[ЗАДАНИЯ]:
A - Сколько официальных писем было написано за всё время службы в бюро, если верить отрывку из писем?
B - Подхватите отрывок из писем сразу после его последней фразы и продолжите его.

[ОТРЫВОК ТЕКСТА]:
▼

* * *
Сегодня национальный праздник Франции,[59] под окнами войска шагают домой после парада. Есть в этом – я чувствую по дыханию твоих писем – что-то грандиозное. Не пышность, не музыка, не парадный шаг; не давний, сбежавший из (немецкого) паноптикума француз в красных штанах да синем кафтане, который вышагивает перед отделением, а некая манифестация сил, возглашающих из глубины: «Невзирая ни на что, о вы, бессловесные, передвигаемые, марширующие, до одичания доверчивые люди, невзирая ни на что, мы вас не оставим, даже в ваших величайших глупостях не оставим, и особенно в них». Смотришь с закрытыми глазами в эти глубины и почти тонешь в тебе.
* * *
Наконец-то мне принесли кучу документов, что скопилась для меня, подумай, с тех пор как служу в бюро, я написал ровным счетом шесть официальных писем, и это терпят. Множество работы, которое меня ожидает, я не мог до сих пор получить из-за лени того отдела, который хранит ее для меня, к моему большому удовлетворению. Но теперь бумаги здесь. И тем не менее – ничего страшного, если я хоть немного высплюсь. Сегодня, правда, с этим обстоит довольно-таки скверно.
Ф.
15 июля, Четверг
Пишу в спешке, перед уходом в бюро, хотел молчать, три дня давлюсь этим, хотя бы сейчас, пока ты ведешь там свою ужасную борьбу, я хотел молчать, но это невозможно, никуда не денешься, это ведь моя борьба. Ты, наверное, заметила, что я уже которую ночь не сплю. Просто от «страха». В самом деле, он лишает меня воли, швыряет, куда ему заблагорассудится, я толком не знаю, на каком я свете… вдобавок в твои последние письма замешались два-три замечания, которые сделали меня счастливым, но только отчаянно счастливым, поскольку то, что ты говоришь, убеждает сразу и разум, и сердце, и тело, но тут есть еще более глубокая убежденность, не знаю, где она помещается, а ее явно ничем убедить не возможно. И наконец, то, что очень помогло ослабить меня, дивное успокоительно-беспокойное воздействие твоей физической близости день ото дня улетучивается. Если б ты была уже здесь! А то у меня нет здесь никого, совершенно никого, кроме страха, вцепившись друг в друга, мечемся мы сквозь ночи. В этом страхе есть что-то очень серьезное (странным образом он всегда был направлен только против будущего, нет, это неправильно),[60] и в определенном смысле его можно понять благодаря тому, что он постоянно напоминает мне о необходимости великого признания: Милена тоже всего лишь человек. Все, что ты об этом говоришь, совершенно замечательно, однажды услышав, только это и хочется слушать, но что речь здесь идет не о самом главном, еще очень и очень большой вопрос, ведь страх этот вовсе не мой частный страх – хотя, конечно, и частный тоже, причем жуткий, – но с незапамятных времен это еще и страх всякой веры вообще.
Написал тебе это, и голова сразу остыла.

▲

[ИСХОДНЫЕ ДАННЫЕ]:
▼

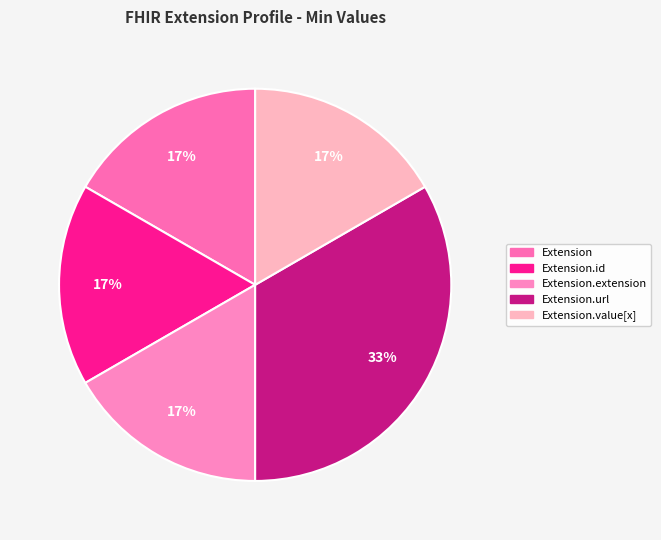

Which category has the biggest portion of the pie?

Extension.url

▲

[ОТВЕТЫ К ЗАДАНИЯМ]:
A - Шесть официальных писем.

B -
Четверг, позднее
Пришло ночное письмо из «Белого петуха» [61] и письмо от понедельника, первое, очевидно более позднее, но не наверняка. Я только раз быстро их просмотрел и должен тебе сразу ответить, просить тебя не думать обо мне плохо… И никакой ревности тут нет, просто такая игра вокруг тебя; потому что я хочу тронуть тебя со всех сторон, в том числе и со стороны ревности, но это глупо и больше не повторится, это всего лишь нездоровые грезы одиночества. О Максе у тебя тоже складывается превратное представление, вчера я наконец передал ему твои приветы, с досадой (см. выше!), потому что приветы ему передаются постоянно. Поскольку же у него для всего и всегда есть объяснение, он сказал, что ты часто передаешь ему приветы, наверное, только потому, что я еще ни разу не передал тебе его сердечных приветов, я, мол, должен наконец это сделать, и тогда, наверное, все это, к моему успокоению, прекратится. Возможно, вот я и пытаюсь.
А вообще ты, Милена, за меня не беспокойся, не хватало только, чтобы ты за меня беспокоилась. Если б не «страх», который одолевает меня уже несколько дней и на который я жаловался тебе нынче утром, я был бы почти совсем здоров. Кстати, как вышло, что ты тогда в лесу сказала, что именно так и думала? Наверху, в лесу, на второй день. Я точно различаю эти дни, первый был неуверенный, второй – чересчур уверенный, третий – покаянный, четвертый – добрый.
А теперь мне пора идти на свадьбу сестры. – Ну почему, почему я человек, со всеми муками этого неяснейшего и ужасно ответственного состояния. Почему я, к примеру, не счастливый шкаф в твоей комнате, который прямо смотрит на тебя, когда ты сидишь в кресле либо за письменным столом, или лежишь на диване, или спишь (благословен будь твой сон!). Почему я не шкаф? Да потому что я бы сломался от страдания, если бы видел тебя в бедствиях последних дней или если б тебе пришлось уехать из Вены.
Ф.
Знать, что ты скоро получишь паспорт, очень приятно.
Четверг
После обеда, с миртом в петлице, в более-менее твердом рассудке, несмотря на измученную голову (разлука, разлука!), высидел свадебный обед между двумя милыми сестрами нашего зятя. Но теперь все, больше нет сил.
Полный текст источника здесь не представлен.